What’s intriguing about this is: the Arrow McLaren SP car has been one of the toughest cars on the grid to tame.

Pato O’Ward has gained a very strong reputation in the paddock for what he’s been able to do with this car. Remember, McLaren is three years into its IndyCar journey with this team while Ganassi has been winning championships since the mid-1990s.

Palou’s style – much more straight, calm and precise – seems at odds with the manhandling the Arrow McLaren SP car sometimes requires.

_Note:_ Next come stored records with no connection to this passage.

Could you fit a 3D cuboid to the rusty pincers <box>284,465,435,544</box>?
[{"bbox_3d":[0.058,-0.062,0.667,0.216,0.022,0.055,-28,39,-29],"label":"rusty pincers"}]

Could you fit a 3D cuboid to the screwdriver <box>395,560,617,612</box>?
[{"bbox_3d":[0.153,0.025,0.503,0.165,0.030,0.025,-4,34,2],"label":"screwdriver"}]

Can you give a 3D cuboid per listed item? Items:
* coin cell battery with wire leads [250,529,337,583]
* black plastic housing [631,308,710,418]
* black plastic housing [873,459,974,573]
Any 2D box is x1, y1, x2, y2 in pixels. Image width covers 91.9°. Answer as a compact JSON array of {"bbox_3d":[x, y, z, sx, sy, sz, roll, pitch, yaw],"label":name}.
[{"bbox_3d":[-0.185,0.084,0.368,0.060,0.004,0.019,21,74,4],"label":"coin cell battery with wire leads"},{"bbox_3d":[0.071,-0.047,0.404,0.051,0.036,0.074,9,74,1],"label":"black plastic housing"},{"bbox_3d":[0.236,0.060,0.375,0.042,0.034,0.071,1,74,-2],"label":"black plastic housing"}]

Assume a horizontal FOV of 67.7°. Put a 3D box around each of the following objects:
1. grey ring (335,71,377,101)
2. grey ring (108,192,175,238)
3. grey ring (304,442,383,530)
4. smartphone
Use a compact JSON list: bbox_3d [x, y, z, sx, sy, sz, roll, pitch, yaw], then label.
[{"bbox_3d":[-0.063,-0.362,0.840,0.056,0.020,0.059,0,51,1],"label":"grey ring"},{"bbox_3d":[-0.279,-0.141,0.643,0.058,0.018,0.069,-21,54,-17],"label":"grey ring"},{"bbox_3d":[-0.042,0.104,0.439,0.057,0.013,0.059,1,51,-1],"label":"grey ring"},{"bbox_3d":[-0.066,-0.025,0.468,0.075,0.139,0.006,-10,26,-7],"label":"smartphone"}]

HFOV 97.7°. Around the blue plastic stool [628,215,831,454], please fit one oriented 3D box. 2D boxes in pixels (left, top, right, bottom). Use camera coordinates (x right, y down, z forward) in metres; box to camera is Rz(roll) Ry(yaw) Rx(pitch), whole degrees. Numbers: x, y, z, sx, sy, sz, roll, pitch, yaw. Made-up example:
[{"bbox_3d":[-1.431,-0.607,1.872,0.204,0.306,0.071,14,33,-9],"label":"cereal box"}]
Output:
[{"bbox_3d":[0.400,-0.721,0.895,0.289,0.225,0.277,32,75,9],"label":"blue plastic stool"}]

It’s been made more compliant last season and perhaps the team will take another step with that in 2023. But watching Palou try to adapt to that up against a future potential F1 contender in O’Ward will be absolutely brilliant to watch.

There’s no suggestion here that Palou won’t be able to do it, or even that he is inferior if he can’t. It’s just worth remembering how highly Daniel Ricciardo is rated, and what driving a car not suited to him has done for his F1 future. Hopefully, Palou at McLaren in IndyCar wouldn’t follow the same path.

It’s very likely by the end of 2024, we’ll have an answer to if Palou is ready for F1, and if he’s usurped or dropped behind O’Ward in the pecking order.